● **Extract provided**:
Opponents of same-sex marriage have frequently warned that when the Supreme Court legalizes same-sex marriage (which it did today), it will be this generation’s Roe v. Wade and lead to a never ending cultural war on the topic. I sincerely hope not. Though I have frequently and strongly spoken up against the legalization of same-sex marriage, I hope that the fighting will recede and that those who see the urgent need to defend the family from decay and destruction will be able to move on to fighting for other pro-family measures.
By Michael J Davidson, a sometimes guest blogger at Millennial Star who happens to be active LDS, a husband, father, attorney and genealogy enthusiast.
It is not every day that the Supreme Court of the United States issues an opinion that has such eternal implications as we have in the Obergefell v. Hodges case. I undertook to read the syllabus, opinion of the court and the dissents (103 pages!) thinking that I would possibly write a legal critique of what the court did, but I found that such a critique would likely be similar to those already done. Instead, I thought about the eternal consequences of this decision and found them to be very sobering.

● **Problem 1**: In the excerpt, restate the paragraph that begins "It is not every day" as a short list that keeps its main facts.
● **Problem 2**:
Answer these questions from the excerpt:
(a) Which earlier case do opponents of same-sex marriage say the ruling will resemble for this generation?
(b) What is Michael J Davidson's profession?
(c) How many pages did the author read?
The items are not needed for any of this work.

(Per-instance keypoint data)
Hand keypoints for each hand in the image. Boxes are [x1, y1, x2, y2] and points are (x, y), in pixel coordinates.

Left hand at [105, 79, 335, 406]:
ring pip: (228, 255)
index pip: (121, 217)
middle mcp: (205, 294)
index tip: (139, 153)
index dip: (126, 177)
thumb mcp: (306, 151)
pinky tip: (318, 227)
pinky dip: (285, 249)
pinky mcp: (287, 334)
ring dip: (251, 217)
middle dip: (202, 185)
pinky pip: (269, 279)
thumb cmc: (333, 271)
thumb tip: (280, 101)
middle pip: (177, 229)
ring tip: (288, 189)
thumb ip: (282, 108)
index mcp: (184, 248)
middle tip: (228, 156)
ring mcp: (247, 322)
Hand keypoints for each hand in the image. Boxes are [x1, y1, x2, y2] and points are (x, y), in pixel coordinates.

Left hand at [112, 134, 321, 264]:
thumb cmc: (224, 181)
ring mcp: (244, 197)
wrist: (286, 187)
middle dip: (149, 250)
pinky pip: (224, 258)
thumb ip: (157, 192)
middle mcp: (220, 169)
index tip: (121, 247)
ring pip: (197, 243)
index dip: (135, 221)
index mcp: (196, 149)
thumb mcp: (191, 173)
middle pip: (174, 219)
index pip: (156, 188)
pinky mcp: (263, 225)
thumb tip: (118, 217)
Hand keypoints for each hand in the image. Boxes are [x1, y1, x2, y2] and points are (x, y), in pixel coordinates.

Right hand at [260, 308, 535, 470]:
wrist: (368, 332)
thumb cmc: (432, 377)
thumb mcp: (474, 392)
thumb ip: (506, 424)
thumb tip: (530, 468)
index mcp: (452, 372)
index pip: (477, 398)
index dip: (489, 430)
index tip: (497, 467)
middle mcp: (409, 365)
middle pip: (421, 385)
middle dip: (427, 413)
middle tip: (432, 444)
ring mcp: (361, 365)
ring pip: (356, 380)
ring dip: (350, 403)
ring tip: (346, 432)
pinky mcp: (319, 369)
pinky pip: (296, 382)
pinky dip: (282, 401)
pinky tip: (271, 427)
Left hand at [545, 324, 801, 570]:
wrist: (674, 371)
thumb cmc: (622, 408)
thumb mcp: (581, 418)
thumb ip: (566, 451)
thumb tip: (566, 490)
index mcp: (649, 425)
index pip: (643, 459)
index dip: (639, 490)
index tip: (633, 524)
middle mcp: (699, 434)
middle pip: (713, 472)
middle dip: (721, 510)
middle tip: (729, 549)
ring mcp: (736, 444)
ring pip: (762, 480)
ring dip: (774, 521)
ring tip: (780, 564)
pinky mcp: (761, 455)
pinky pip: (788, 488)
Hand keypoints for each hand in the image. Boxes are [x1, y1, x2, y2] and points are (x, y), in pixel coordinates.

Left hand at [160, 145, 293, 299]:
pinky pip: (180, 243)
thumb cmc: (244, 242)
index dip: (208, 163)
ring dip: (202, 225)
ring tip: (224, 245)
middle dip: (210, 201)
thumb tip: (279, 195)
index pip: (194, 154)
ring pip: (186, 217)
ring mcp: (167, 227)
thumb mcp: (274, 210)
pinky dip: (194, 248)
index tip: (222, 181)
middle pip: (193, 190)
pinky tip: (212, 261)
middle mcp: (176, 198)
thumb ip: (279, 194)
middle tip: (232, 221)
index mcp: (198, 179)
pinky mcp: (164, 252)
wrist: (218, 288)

● **Response area 1**:
- The Supreme Court's opinion in Obergefell v. Hodges has eternal implications.
- The author read the syllabus, the opinion of the court and the dissents, 103 pages in all.
- The author had planned to write a legal critique but found it would likely resemble critiques already done.
- Instead, the author considered the decision's eternal consequences and found them very sobering.

● **Response area 2**:
(a) Roe v. Wade
(b) Attorney
(c) 103